The Mudcat Café TM
Thread #63856   Message #1040442
Posted By: greg stephens
23-Oct-03 - 11:40 AM
Thread Name: Creating modern traditional music
Subject: RE: Creating modern traditional music
"Why is Gypsy music not Hungarian, when does an immigrant music become part of the culture?".
   Good question, and one which can be political dynamite. Arguing on this topic has cost many people their jobs, their friends and their lives, if you take a look round various nationalist political hotspots of the past couple of centuries.

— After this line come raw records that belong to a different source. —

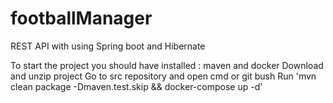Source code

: # footballManager
REST API with using Spring boot and Hibernate

To start the project you should have installed : maven and docker
Download and unzip project
Go to src repository and open cmd or git bush
Run 'mvn clean package -Dmaven.test.skip && docker-compose up -d'
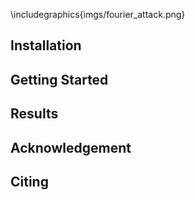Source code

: \includegraphics{imgs/fourier_attack.png}

## Installation

## Getting Started

## Results

## Acknowledgement

## Citing
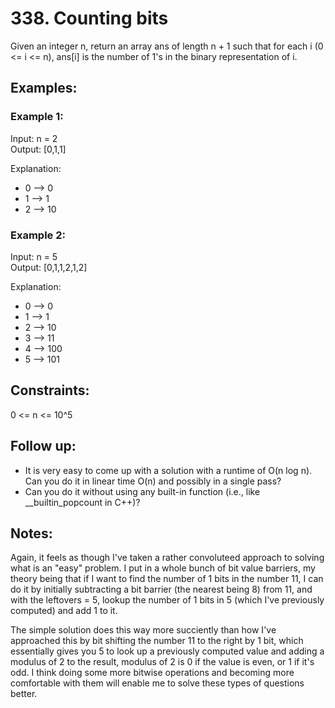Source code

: # 338. Counting bits

Given an integer n, return an array ans of length n + 1 such that for each i (0 <= i <= n), ans[i] is the number of 1's in the binary representation of i.

## Examples:

### Example 1:

Input: n = 2  
Output: [0,1,1]  

Explanation:
* 0 --> 0
* 1 --> 1
* 2 --> 10

### Example 2:

Input: n = 5  
Output: [0,1,1,2,1,2]  

Explanation:
* 0 --> 0
* 1 --> 1
* 2 --> 10
* 3 --> 11
* 4 --> 100
* 5 --> 101
 
## Constraints:

0 <= n <= 10^5
 

## Follow up:

* It is very easy to come up with a solution with a runtime of O(n log n). Can you do it in linear time O(n) and possibly in a single pass?
* Can you do it without using any built-in function (i.e., like __builtin_popcount in C++)?

## Notes:
Again, it feels as though I've taken a rather convoluteed approach to solving what is an "easy" problem. I put in a whole bunch of bit value barriers, my theory being that if I want to find the number of 1 bits in the number 11, I can do it by initially subtracting a bit barrier (the nearest being 8) from 11, and with the leftovers = 5, lookup the number of 1 bits in 5 (which I've previously computed) and add 1 to it.

The simple solution does this way more succiently than how I've approached this by bit shifting the number 11 to the right by 1 bit, which essentially gives you 5 to look up a previously computed value and adding a modulus of 2 to the result, modulus of 2 is 0 if the value is even, or 1 if it's odd. I think doing some more bitwise operations and becoming more comfortable with them will enable me to solve these types of questions better.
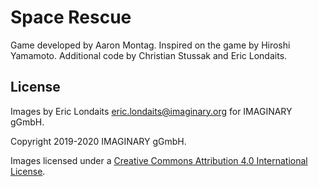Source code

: # Space Rescue

Game developed by Aaron Montag. Inspired on the game by Hiroshi Yamamoto.
Additional code by Christian Stussak and Eric Londaits. 

## License

Images by Eric Londaits <eric.londaits@imaginary.org> for IMAGINARY gGmbH.

Copyright 2019-2020 IMAGINARY gGmbH.

Images licensed under a
[Creative Commons Attribution 4.0 International License](http://creativecommons.org/licenses/by/4.0/).

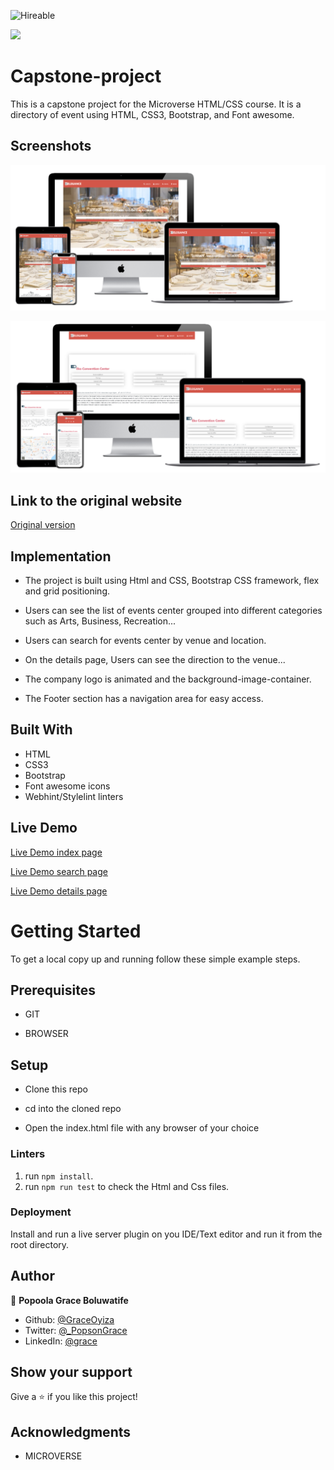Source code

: ![Hireable](https://img.shields.io/badge/Hireable-yes-success)

![](https://img.shields.io/badge/-Microverse%20projects-blueviolet)

# Capstone-project
This is a capstone project for the Microverse HTML/CSS course. It is a directory of event using HTML, CSS3, Bootstrap, and Font awesome.

## Screenshots

![Screenshot of the index page](image/screenshot.png)

![Screenshot of the details page](image/details-screenshot.png)

## Link to the original website

[Original version](https://www.behance.net/gallery/25563385/PatashuleKE)

## Implementation

- The project is built using Html and CSS,  Bootstrap CSS framework, flex and grid positioning.

- Users can see the list of events center grouped into different categories such as Arts, Business, Recreation...

- Users can search for events center by venue and location.

- On the details page, Users can see the direction to the venue...

- The company logo is animated and the background-image-container.

- The Footer section has a navigation area for easy access.


## Built With

- HTML
- CSS3
- Bootstrap
- Font awesome icons
- Webhint/Stylelint linters

## Live Demo

[Live Demo index page](https://rawcdn.githack.com/GraceOyiza/Capstone-project/8f4ae61d29e1becf2129db29cacc8e6ec4ea746a/index.html)

[Live Demo search page](https://rawcdn.githack.com/GraceOyiza/Capstone-project/8f4ae61d29e1becf2129db29cacc8e6ec4ea746a/search.html)

[Live Demo details page](https://rawcdn.githack.com/GraceOyiza/Capstone-project/8f4ae61d29e1becf2129db29cacc8e6ec4ea746a/details.html)

# Getting Started

 To get a local copy up and running follow these simple example steps.

## Prerequisites
- GIT

- BROWSER

## Setup
- Clone this repo

- cd into the cloned repo

- Open the index.html file with any browser of your choice

### Linters

1. run `npm install`.
2. run `npm run test` to check the Html and Css files.

### Deployment

Install and run a live server plugin on you IDE/Text editor and run it from the root directory.

## Author

👤 **Popoola Grace Boluwatife**

- Github: [@GraceOyiza](https://github.com/GraceOyiza)
- Twitter: [@_PopsonGrace](https://twitter.com/_PopsonGrace)
- LinkedIn: [@grace](https://www.linkedin.com/in/grace-popoola-657a181aa/)


## Show your support

Give a ⭐️ if you like this project!

## Acknowledgments
- MICROVERSE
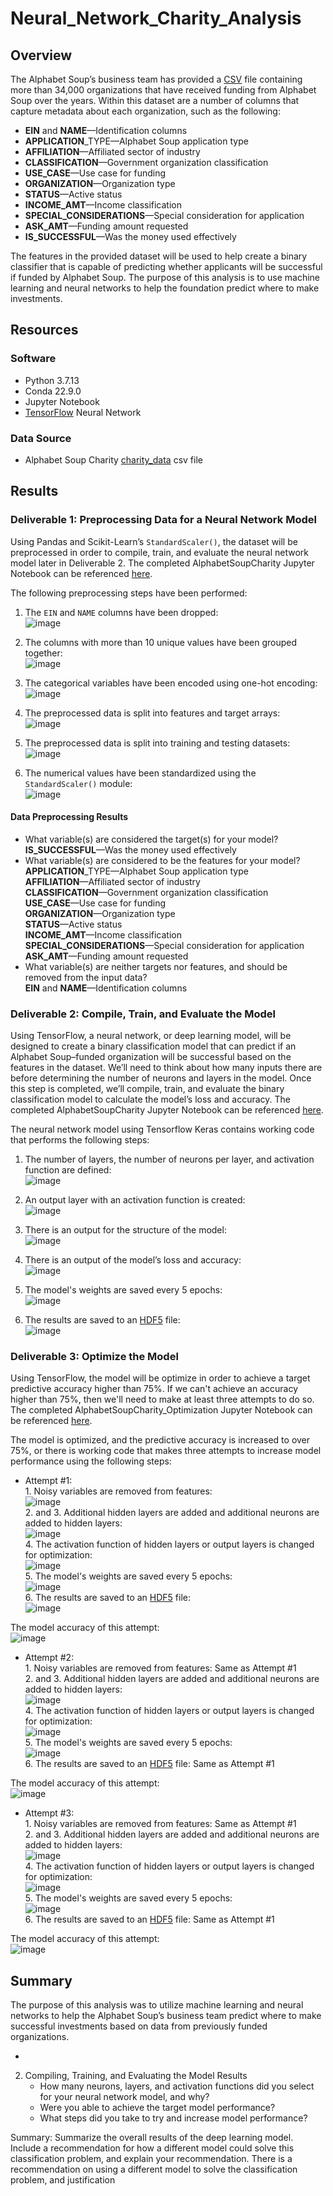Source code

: # Neural_Network_Charity_Analysis

## Overview 
The Alphabet Soup’s business team has provided a [CSV](https://raw.githubusercontent.com/lkachury/Neural_Network_Charity_Analysis/main/charity_data.csv) file containing more than 34,000 organizations that have received funding from Alphabet Soup over the years. Within this dataset are a number of columns that capture metadata about each organization, such as the following:

- **EIN** and **NAME**—Identification columns
- **APPLICATION**_TYPE—Alphabet Soup application type
- **AFFILIATION**—Affiliated sector of industry
- **CLASSIFICATION**—Government organization classification
- **USE_CASE**—Use case for funding
- **ORGANIZATION**—Organization type
- **STATUS**—Active status
- **INCOME_AMT**—Income classification
- **SPECIAL_CONSIDERATIONS**—Special consideration for application
- **ASK_AMT**—Funding amount requested
- **IS_SUCCESSFUL**—Was the money used effectively

The features in the provided dataset will be used to help create a binary classifier that is capable of predicting whether applicants will be successful if funded by Alphabet Soup. The purpose of this analysis is to use machine learning and neural networks to help the foundation predict where to make investments.

## Resources
### Software
- Python 3.7.13
- Conda 22.9.0
- Jupyter Notebook
- [TensorFlow](https://playground.tensorflow.org/#activation=sigmoid&batchSize=10&dataset=gauss&regDataset=reg-plane&learningRate=0.03&regularizationRate=0&noise=0&networkShape=1&seed=0.10587&showTestData=false&discretize=true&percTrainData=50&x=true&y=true&xTimesY=false&xSquared=false&ySquared=false&cosX=false&sinX=false&cosY=false&sinY=false&collectStats=false&problem=classification&initZero=false&hideText=false&discretize_hide=true&regularization_hide=true&learningRate_hide=true&regularizationRate_hide=true&percTrainData_hide=true&showTestData_hide=true&noise_hide=true&batchSize_hide=true) Neural Network

### Data Source 
- Alphabet Soup Charity [charity_data](https://github.com/lkachury/Neural_Network_Charity_Analysis/blob/main/charity_data.csv) csv file

## Results
### Deliverable 1: Preprocessing Data for a Neural Network Model
Using Pandas and Scikit-Learn’s `StandardScaler()`, the dataset will be preprocessed in order to compile, train, and evaluate the neural network model later in Deliverable 2. The completed AlphabetSoupCharity Jupyter Notebook can be referenced [here](https://github.com/lkachury/Neural_Network_Charity_Analysis/blob/main/AlphabetSoupCharity.ipynb).

The following preprocessing steps have been performed:
1. The `EIN` and `NAME` columns have been dropped: <br /> ![image](https://user-images.githubusercontent.com/108038989/200087693-28fecd68-aaff-475d-a557-d52f966d6ff5.png)

2. The columns with more than 10 unique values have been grouped together: <br /> ![image](https://user-images.githubusercontent.com/108038989/200087841-3ea68e50-949b-47d1-8dff-296ae84f1e94.png)

3. The categorical variables have been encoded using one-hot encoding: <br /> ![image](https://user-images.githubusercontent.com/108038989/200087907-aec3f0bc-27a3-4ed7-b732-2c87f0521f11.png)

4. The preprocessed data is split into features and target arrays: <br /> ![image](https://user-images.githubusercontent.com/108038989/200088021-75e8fc4e-5ec5-4199-979f-98f830dd0c90.png)

5. The preprocessed data is split into training and testing datasets: <br /> ![image](https://user-images.githubusercontent.com/108038989/200088050-2c9fd59e-aea6-4b88-97a2-37ad56cbad51.png)

6. The numerical values have been standardized using the `StandardScaler()` module: <br /> ![image](https://user-images.githubusercontent.com/108038989/200088084-64e82cd0-6f93-4d59-832a-294e8641051d.png)

#### **Data Preprocessing Results**
- What variable(s) are considered the target(s) for your model? <br /> **IS_SUCCESSFUL**—Was the money used effectively <br />
- What variable(s) are considered to be the features for your model? <br /> **APPLICATION**_TYPE—Alphabet Soup application type <br /> **AFFILIATION**—Affiliated sector of industry <br /> **CLASSIFICATION**—Government organization classification <br /> **USE_CASE**—Use case for funding <br /> **ORGANIZATION**—Organization type <br /> **STATUS**—Active status <br /> **INCOME_AMT**—Income classification <br /> **SPECIAL_CONSIDERATIONS**—Special consideration for application <br /> **ASK_AMT**—Funding amount requested <br />
- What variable(s) are neither targets nor features, and should be removed from the input data? <br /> **EIN** and **NAME**—Identification columns

### Deliverable 2: Compile, Train, and Evaluate the Model 
Using TensorFlow, a neural network, or deep learning model, will be designed to create a binary classification model that can predict if an Alphabet Soup–funded organization will be successful based on the features in the dataset. We’ll need to think about how many inputs there are before determining the number of neurons and layers in the model. Once this step is completed, we’ll compile, train, and evaluate the binary classification model to calculate the model’s loss and accuracy. The completed AlphabetSoupCharity Jupyter Notebook can be referenced [here](https://github.com/lkachury/Neural_Network_Charity_Analysis/blob/main/AlphabetSoupCharity.ipynb).

The neural network model using Tensorflow Keras contains working code that performs the following steps:
1. The number of layers, the number of neurons per layer, and activation function are defined: <br /> ![image](https://user-images.githubusercontent.com/108038989/200126533-f9bc7393-83a3-4584-825e-8aec465a0eca.png)  

2. An output layer with an activation function is created: <br /> ![image](https://user-images.githubusercontent.com/108038989/200126549-8897706e-5d02-477a-8d28-07a517a33ad4.png)

3. There is an output for the structure of the model: <br /> ![image](https://user-images.githubusercontent.com/108038989/200126575-bf8c5345-3dc1-446b-a710-ea5f15020b80.png)

4. There is an output of the model’s loss and accuracy: <br /> ![image](https://user-images.githubusercontent.com/108038989/200126796-7064a3ef-e728-485e-89e6-3700e444e2ec.png)

5. The model's weights are saved every 5 epochs: <br /> ![image](https://user-images.githubusercontent.com/108038989/200126772-872edd64-e020-4d3d-b5c1-34c87d8097c8.png)

6. The results are saved to an [HDF5](https://github.com/lkachury/Neural_Network_Charity_Analysis/blob/main/AlphabetSoupCharity.h5) file: <br /> ![image](https://user-images.githubusercontent.com/108038989/200126396-a420a5d2-c97f-4109-b8b4-873b91f95f51.png)

### Deliverable 3: Optimize the Model 
Using TensorFlow, the model will be optimize in order to achieve a target predictive accuracy higher than 75%. If we can't achieve an accuracy higher than 75%, then we'll need to make at least three attempts to do so. The completed AlphabetSoupCharity_Optimization Jupyter Notebook can be referenced [here](https://github.com/lkachury/Neural_Network_Charity_Analysis/blob/main/AlphabetSoupCharity_Optimization.ipynb).

The model is optimized, and the predictive accuracy is increased to over 75%, or there is working code that makes three attempts to increase model performance using the following steps:

- Attempt #1: 
        <br /> 1. Noisy variables are removed from features: <br /> ![image](https://user-images.githubusercontent.com/108038989/200187894-ab32cb3f-a23e-46e9-9526-9264c2ba1cb5.png)
        <br /> 2. and 3. Additional hidden layers are added and additional neurons are added to hidden layers: <br /> ![image](https://user-images.githubusercontent.com/108038989/200188621-b64fe3af-d7de-4a62-9fa0-e3b8ff3afe1e.png)
        <br /> 4. The activation function of hidden layers or output layers is changed for optimization: <br /> ![image](https://user-images.githubusercontent.com/108038989/200188744-97b207d2-a996-4453-ba29-4b48ab762492.png)
        <br /> 5. The model's weights are saved every 5 epochs: <br /> ![image](https://user-images.githubusercontent.com/108038989/200188897-160965dc-1fe3-45af-a14e-b019caf1e48d.png)
        <br /> 6. The results are saved to an [HDF5](https://github.com/lkachury/Neural_Network_Charity_Analysis/blob/main/AlphabetSoupCharity_Optimization.h5) file: <br /> ![image](https://user-images.githubusercontent.com/108038989/200188956-5522e984-1a84-483a-b26e-9d9707e631ea.png)

The model accuracy of this attempt: <br /> ![image](https://user-images.githubusercontent.com/108038989/200189013-128ec6ee-deee-4b57-a5f3-7a4d4678ba75.png)

- Attempt #2: 
        <br /> 1. Noisy variables are removed from features: Same as Attempt #1
        <br /> 2. and 3. Additional hidden layers are added and additional neurons are added to hidden layers: <br /> ![image](https://user-images.githubusercontent.com/108038989/200189843-6a0e3905-2648-4fcf-aaa7-fc8669d93cb1.png)
        <br /> 4. The activation function of hidden layers or output layers is changed for optimization: <br /> ![image](https://user-images.githubusercontent.com/108038989/200189865-cda3354c-9d6a-4d98-b0b3-99df10a56c94.png)
        <br /> 5. The model's weights are saved every 5 epochs: <br /> ![image](https://user-images.githubusercontent.com/108038989/200189904-5ff5da98-132f-43ae-b20a-3e3b8f9eedfd.png)
        <br /> 6. The results are saved to an [HDF5](https://github.com/lkachury/Neural_Network_Charity_Analysis/blob/main/AlphabetSoupCharity_Optimization.h5) file: Same as Attempt #1

The model accuracy of this attempt: <br /> ![image](https://user-images.githubusercontent.com/108038989/200189925-e539f668-9f4c-4ade-823b-2e5632c11840.png)
 
- Attempt #3: 
        <br /> 1. Noisy variables are removed from features: Same as Attempt #1
        <br /> 2. and 3. Additional hidden layers are added and additional neurons are added to hidden layers: <br /> ![image](https://user-images.githubusercontent.com/108038989/200189976-c1898023-c7fd-4a81-805c-bdb0e5b9f466.png)
        <br /> 4. The activation function of hidden layers or output layers is changed for optimization: <br /> ![image](https://user-images.githubusercontent.com/108038989/200189997-c860fac8-2dd9-42ea-9467-3f31ee13111c.png)
        <br /> 5. The model's weights are saved every 5 epochs: <br /> ![image](https://user-images.githubusercontent.com/108038989/200190019-18aac33f-f181-422e-bccd-53ae07631ef8.png)
        <br /> 6. The results are saved to an [HDF5](https://github.com/lkachury/Neural_Network_Charity_Analysis/blob/main/AlphabetSoupCharity_Optimization.h5) file: Same as Attempt #1

The model accuracy of this attempt: <br /> ![image](https://user-images.githubusercontent.com/108038989/200190033-c46bd159-4b2b-4778-9fa6-a343f97b181e.png)

 
        
               


## Summary
The purpose of this analysis was to utilize machine learning and neural networks to help the Alphabet Soup’s business team predict where to make successful investments based on data from previously funded organizations. 





- 





2. Compiling, Training, and Evaluating the Model Results
    - How many neurons, layers, and activation functions did you select for your neural network model, and why?
    - Were you able to achieve the target model performance?
    - What steps did you take to try and increase model performance?

Summary: Summarize the overall results of the deep learning model. 
Include a recommendation for how a different model could solve this classification problem, and explain your recommendation.
There is a recommendation on using a different model to solve the classification problem, and justification
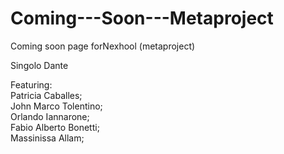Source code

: # Coming---Soon---Metaproject
Coming soon page forNexhool (metaproject)

Singolo Dante

Featuring: <br>
Patricia Caballes; <br>
John Marco Tolentino;<br>
Orlando Iannarone;<br>
Fabio Alberto Bonetti;<br>
Massinissa Allam;<br>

   I've made no study of Hungarian gypsy music, so I won't try to answer directly. But from what I have looked at, my opinion is that for immigrant music to be considered part of the culture of the new(host) country (as in "traditional culture"), it's got to have changed. Not assimilated necessarily, or even fused particularly, but it must have changed. So cajun music, for example, is unquestionably Louisiana American music, even though it remains distinct, and is sung in French. It is obviously American, because there's nothing like it in France. But recently arrived ethnic immigrant music, sung to bolster identity or whatever, doesnt seem to qualify as part of the traditional culture of the new country till it's bedded in and started to mould itself a little. Flying Morris Dancers to the South Pole wouldnt make it Antarctic Dancing. They'd have to live there a while, change the steps, modify costumes etc, before they qualified.